WORK TASK ▸
Every line holding the string "added" should be copied from the listing.

- Opening Delimiter -

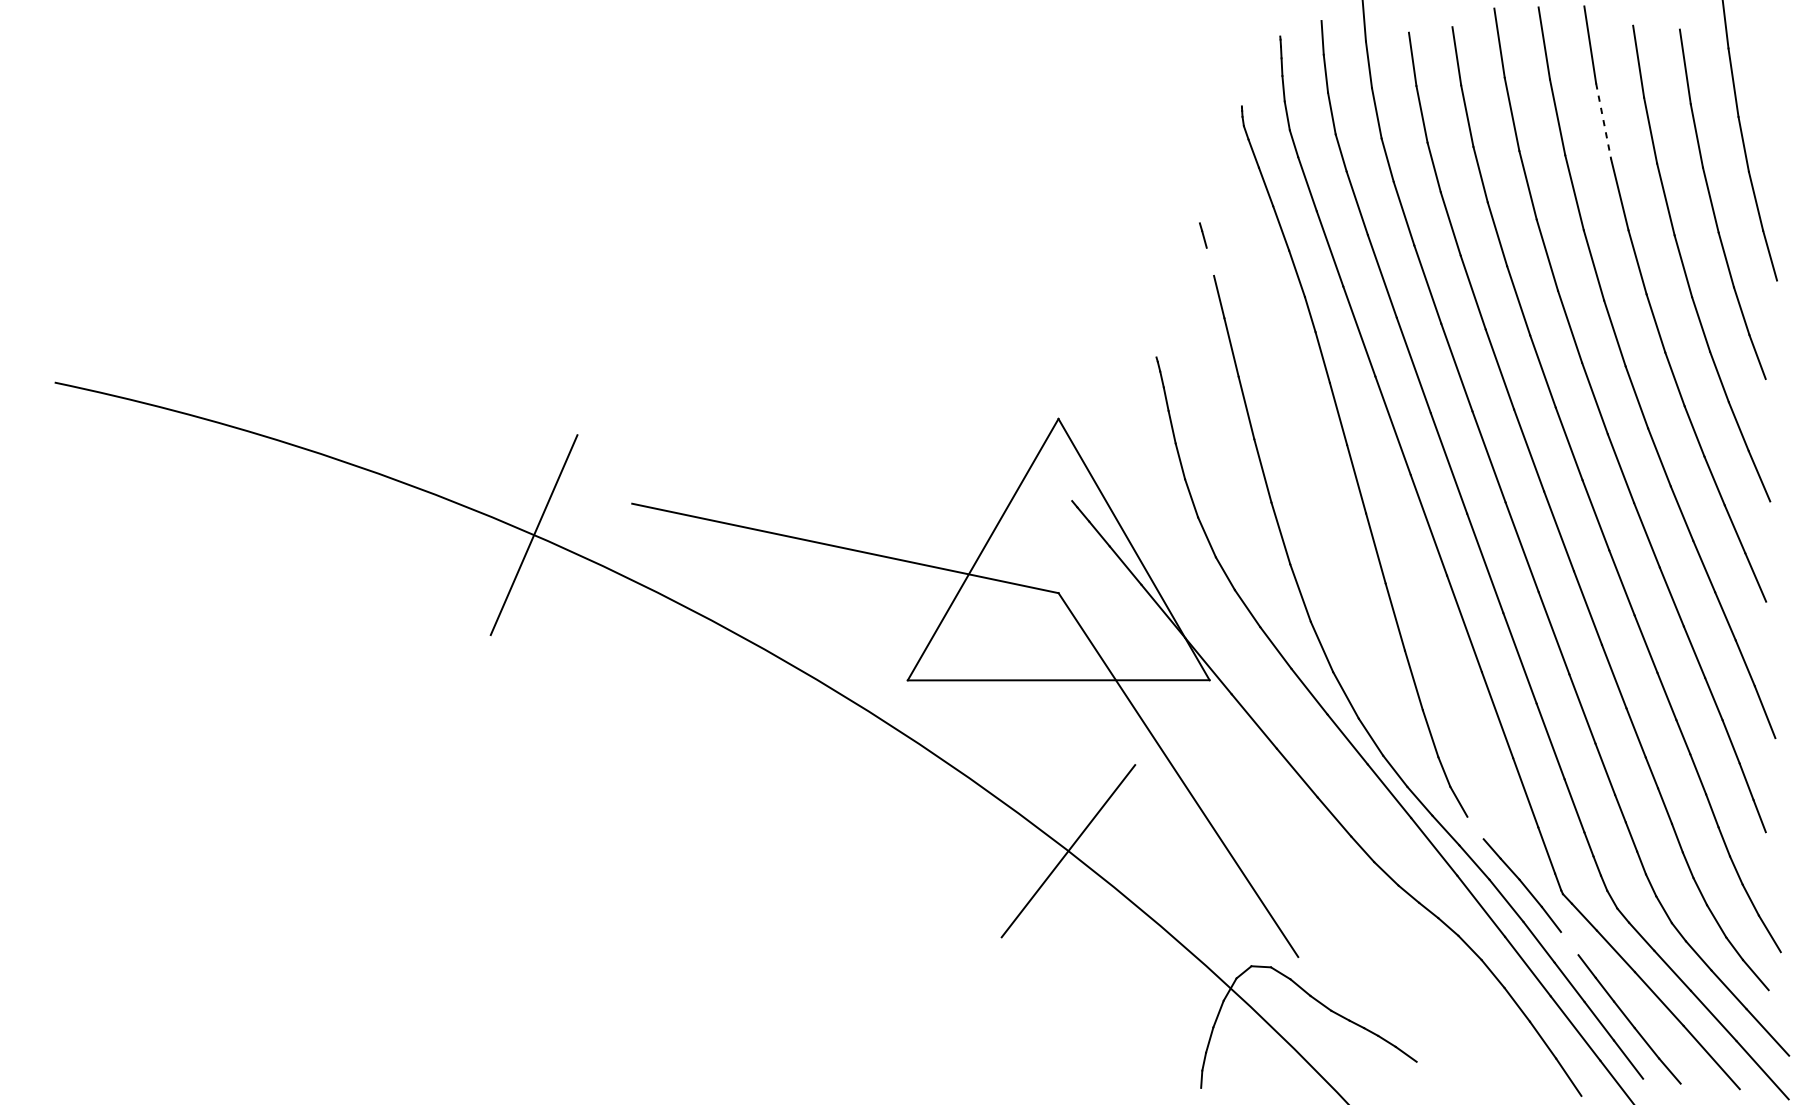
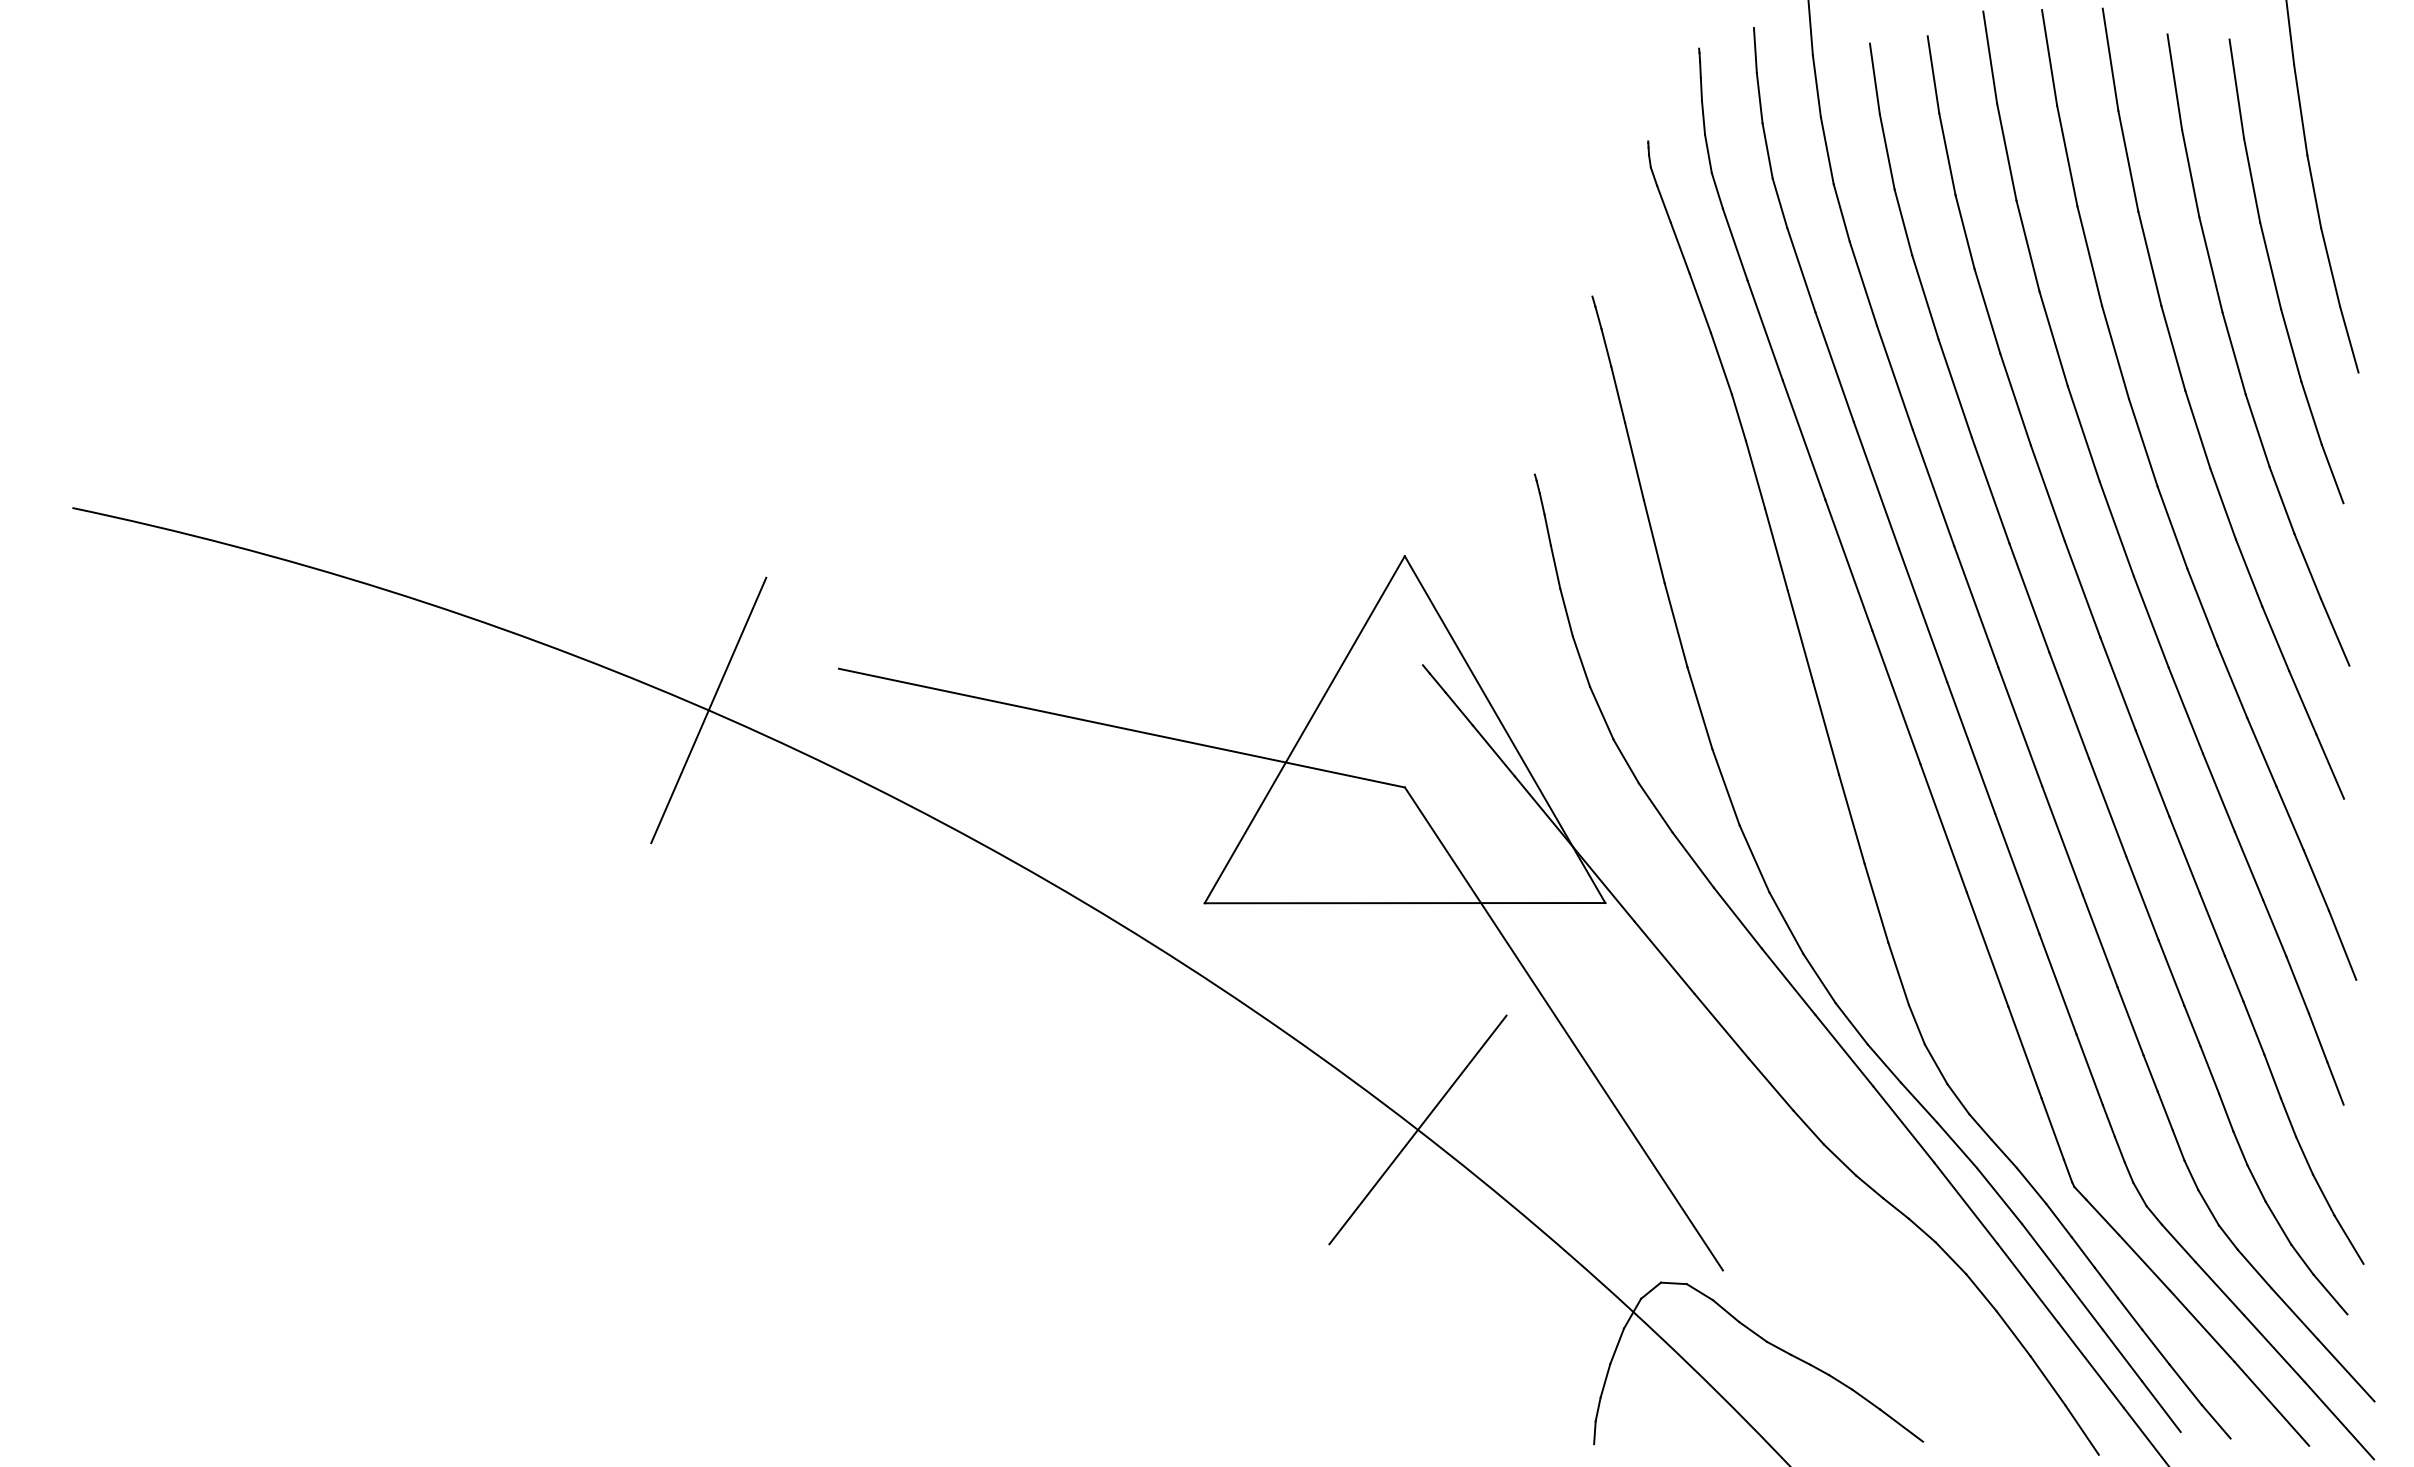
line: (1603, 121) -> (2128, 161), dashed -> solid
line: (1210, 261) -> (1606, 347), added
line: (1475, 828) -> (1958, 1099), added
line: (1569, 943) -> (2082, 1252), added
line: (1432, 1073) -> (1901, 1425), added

- Closing Delimiter -

ANSWER TO THE PROBLEM ▸
line: (1210, 261) -> (1606, 347), added
line: (1475, 828) -> (1958, 1099), added
line: (1569, 943) -> (2082, 1252), added
line: (1432, 1073) -> (1901, 1425), added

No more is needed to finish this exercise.